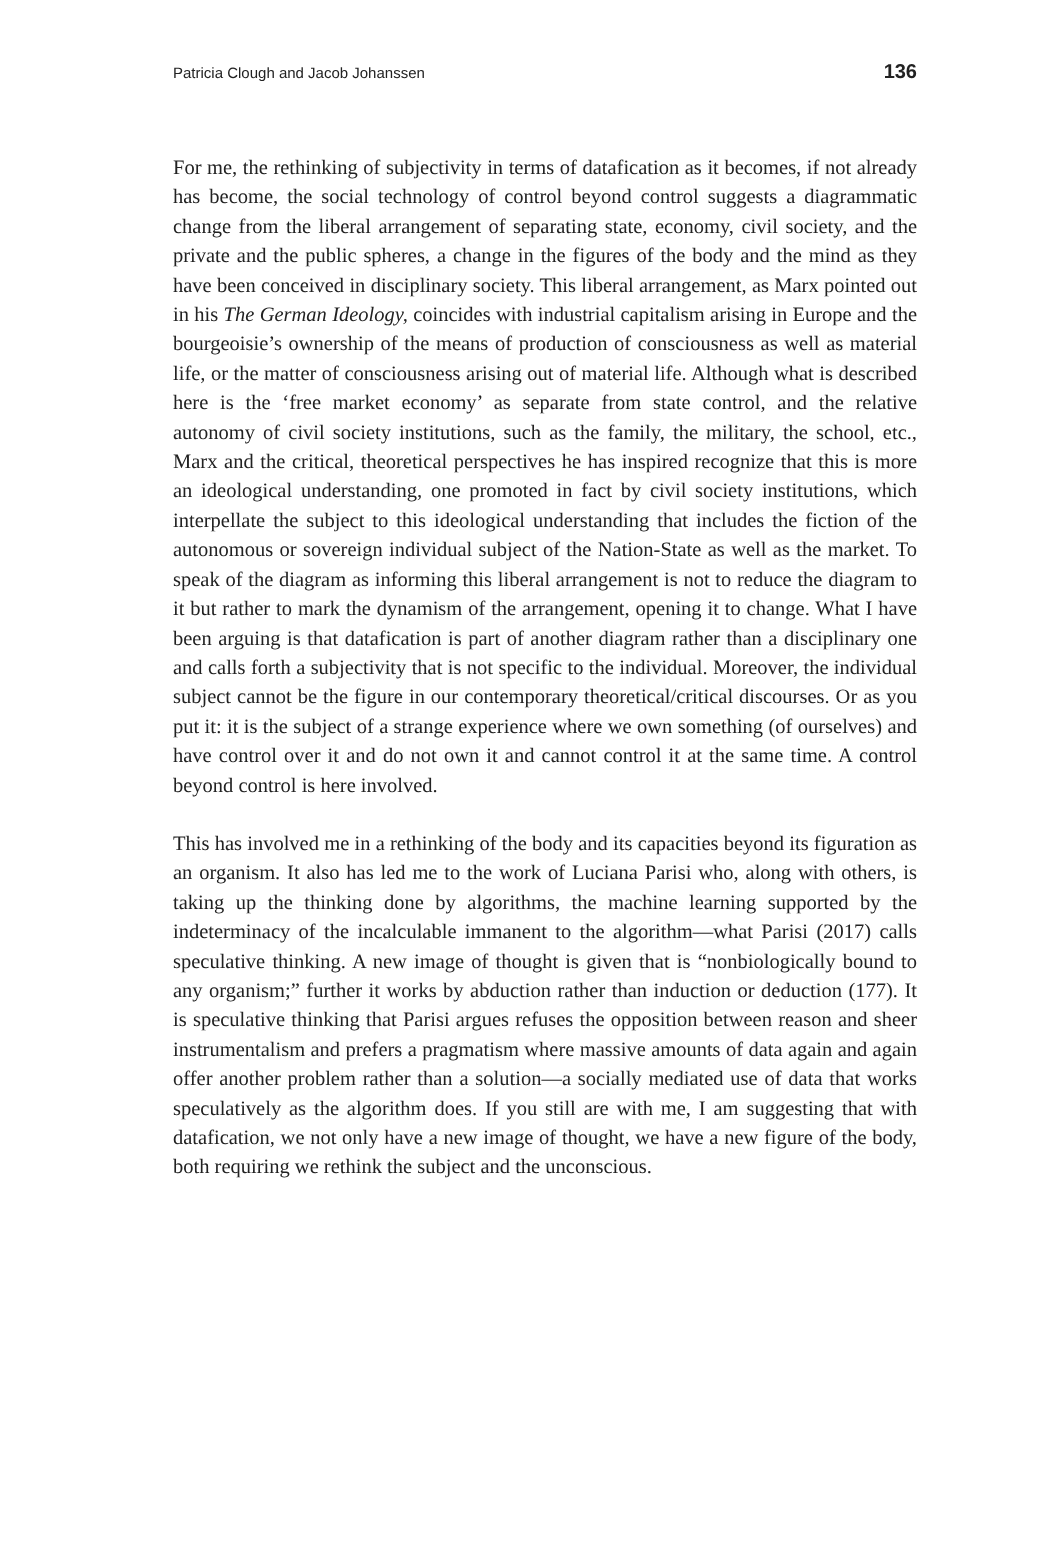Patricia Clough and Jacob Johanssen 136
For me, the rethinking of subjectivity in terms of datafication as it becomes, if not already has become, the social technology of control beyond control suggests a diagrammatic change from the liberal arrangement of separating state, economy, civil society, and the private and the public spheres, a change in the figures of the body and the mind as they have been conceived in disciplinary society. This liberal arrangement, as Marx pointed out in his The German Ideology, coincides with industrial capitalism arising in Europe and the bourgeoisie’s ownership of the means of production of consciousness as well as material life, or the matter of consciousness arising out of material life. Although what is described here is the ‘free market economy’ as separate from state control, and the relative autonomy of civil society institutions, such as the family, the military, the school, etc., Marx and the critical, theoretical perspectives he has inspired recognize that this is more an ideological understanding, one promoted in fact by civil society institutions, which interpellate the subject to this ideological understanding that includes the fiction of the autonomous or sovereign individual subject of the Nation-State as well as the market. To speak of the diagram as informing this liberal arrangement is not to reduce the diagram to it but rather to mark the dynamism of the arrangement, opening it to change. What I have been arguing is that datafication is part of another diagram rather than a disciplinary one and calls forth a subjectivity that is not specific to the individual. Moreover, the individual subject cannot be the figure in our contemporary theoretical/critical discourses. Or as you put it: it is the subject of a strange experience where we own something (of ourselves) and have control over it and do not own it and cannot control it at the same time. A control beyond control is here involved.
This has involved me in a rethinking of the body and its capacities beyond its figuration as an organism. It also has led me to the work of Luciana Parisi who, along with others, is taking up the thinking done by algorithms, the machine learning supported by the indeterminacy of the incalculable immanent to the algorithm—what Parisi (2017) calls speculative thinking. A new image of thought is given that is “nonbiologically bound to any organism;” further it works by abduction rather than induction or deduction (177). It is speculative thinking that Parisi argues refuses the opposition between reason and sheer instrumentalism and prefers a pragmatism where massive amounts of data again and again offer another problem rather than a solution—a socially mediated use of data that works speculatively as the algorithm does. If you still are with me, I am suggesting that with datafication, we not only have a new image of thought, we have a new figure of the body, both requiring we rethink the subject and the unconscious.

◆ WORK REQUEST: Give the data again exactly as written, with all pictures left out.

◆ ANSWER FOR THE TASK:
Patricia Clough and Jacob Johanssen 136
For me, the rethinking of subjectivity in terms of datafication as it becomes, if not already has become, the social technology of control beyond control suggests a diagrammatic change from the liberal arrangement of separating state, economy, civil society, and the private and the public spheres, a change in the figures of the body and the mind as they have been conceived in disciplinary society. This liberal arrangement, as Marx pointed out in his The German Ideology, coincides with industrial capitalism arising in Europe and the bourgeoisie’s ownership of the means of production of consciousness as well as material life, or the matter of consciousness arising out of material life. Although what is described here is the ‘free market economy’ as separate from state control, and the relative autonomy of civil society institutions, such as the family, the military, the school, etc., Marx and the critical, theoretical perspectives he has inspired recognize that this is more an ideological understanding, one promoted in fact by civil society institutions, which interpellate the subject to this ideological understanding that includes the fiction of the autonomous or sovereign individual subject of the Nation-State as well as the market. To speak of the diagram as informing this liberal arrangement is not to reduce the diagram to it but rather to mark the dynamism of the arrangement, opening it to change. What I have been arguing is that datafication is part of another diagram rather than a disciplinary one and calls forth a subjectivity that is not specific to the individual. Moreover, the individual subject cannot be the figure in our contemporary theoretical/critical discourses. Or as you put it: it is the subject of a strange experience where we own something (of ourselves) and have control over it and do not own it and cannot control it at the same time. A control beyond control is here involved.
This has involved me in a rethinking of the body and its capacities beyond its figuration as an organism. It also has led me to the work of Luciana Parisi who, along with others, is taking up the thinking done by algorithms, the machine learning supported by the indeterminacy of the incalculable immanent to the algorithm—what Parisi (2017) calls speculative thinking. A new image of thought is given that is “nonbiologically bound to any organism;” further it works by abduction rather than induction or deduction (177). It is speculative thinking that Parisi argues refuses the opposition between reason and sheer instrumentalism and prefers a pragmatism where massive amounts of data again and again offer another problem rather than a solution—a socially mediated use of data that works speculatively as the algorithm does. If you still are with me, I am suggesting that with datafication, we not only have a new image of thought, we have a new figure of the body, both requiring we rethink the subject and the unconscious.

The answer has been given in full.